DATASET EXCERPT —
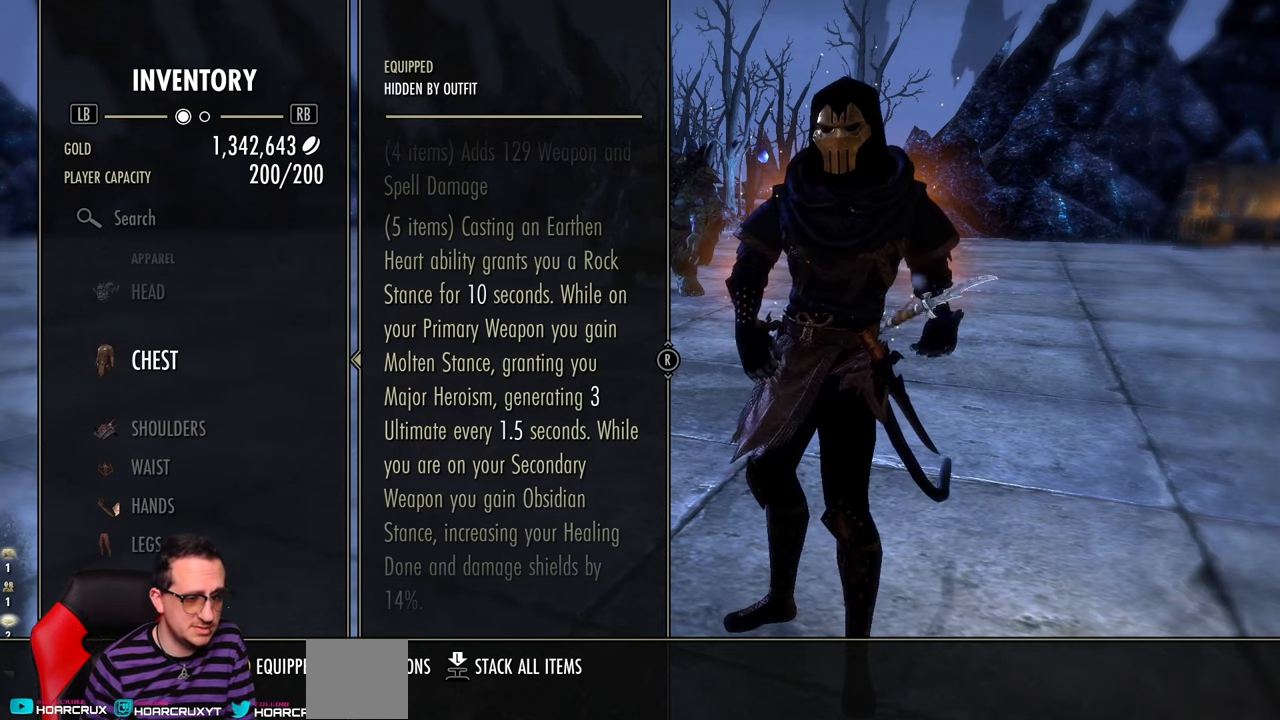
Gameplay with a controller (Xbox layout); each line is a JSON object with the inputs held at the frame after it. "events" lists button and stick changes between this image and that frame as [ms after this image, input, new state], when the widget could be followed in between.
{"buttons": [], "left_stick": "center", "right_stick": "up", "events": [[200, "right_stick", "up"]]}
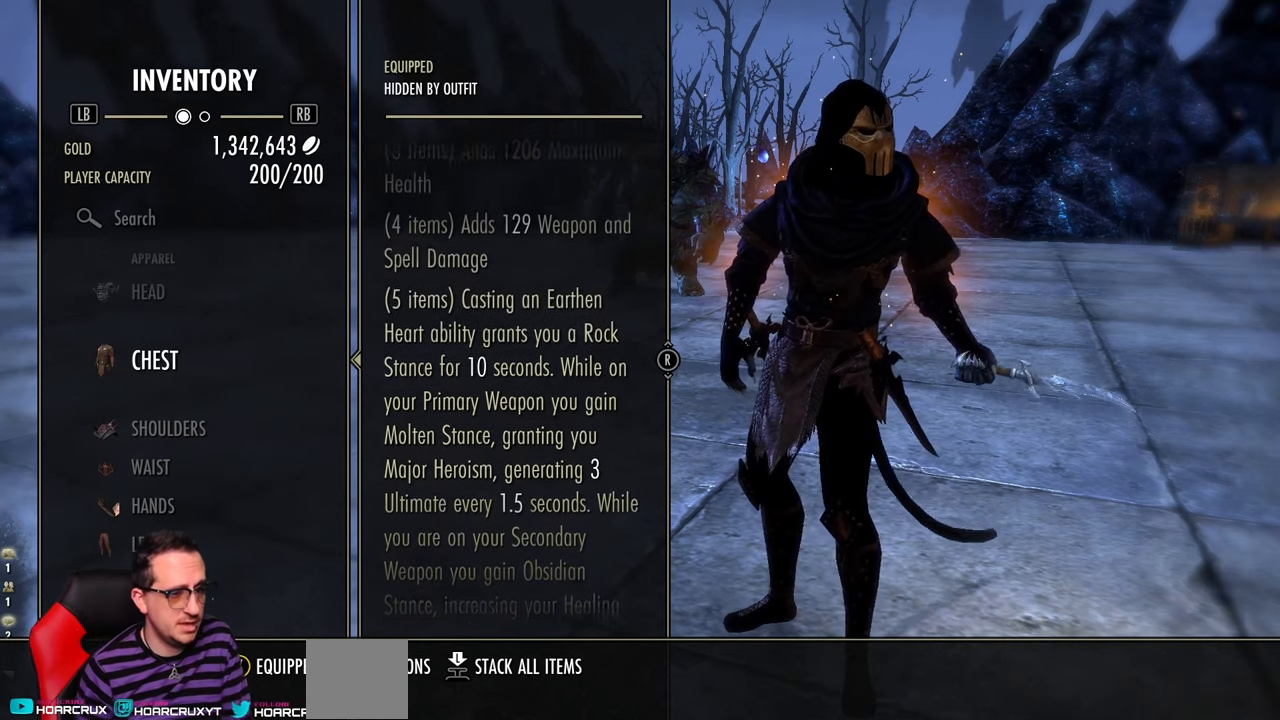
{"buttons": [], "left_stick": "center", "right_stick": "center", "events": [[317, "right_stick", "center"]]}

PROBLEM TO WORK ON —
Every line above is to be returned exactly, with its pictures removed.

TASK RESULT —
Gameplay with a controller (Xbox layout); each line is a JSON object with the inputs held at the frame after it. "events" lists button and stick changes between this image and that frame as [ms after this image, input, new state], when the widget could be followed in between.
{"buttons": [], "left_stick": "center", "right_stick": "up", "events": [[200, "right_stick", "up"]]}
{"buttons": [], "left_stick": "center", "right_stick": "center", "events": [[317, "right_stick", "center"]]}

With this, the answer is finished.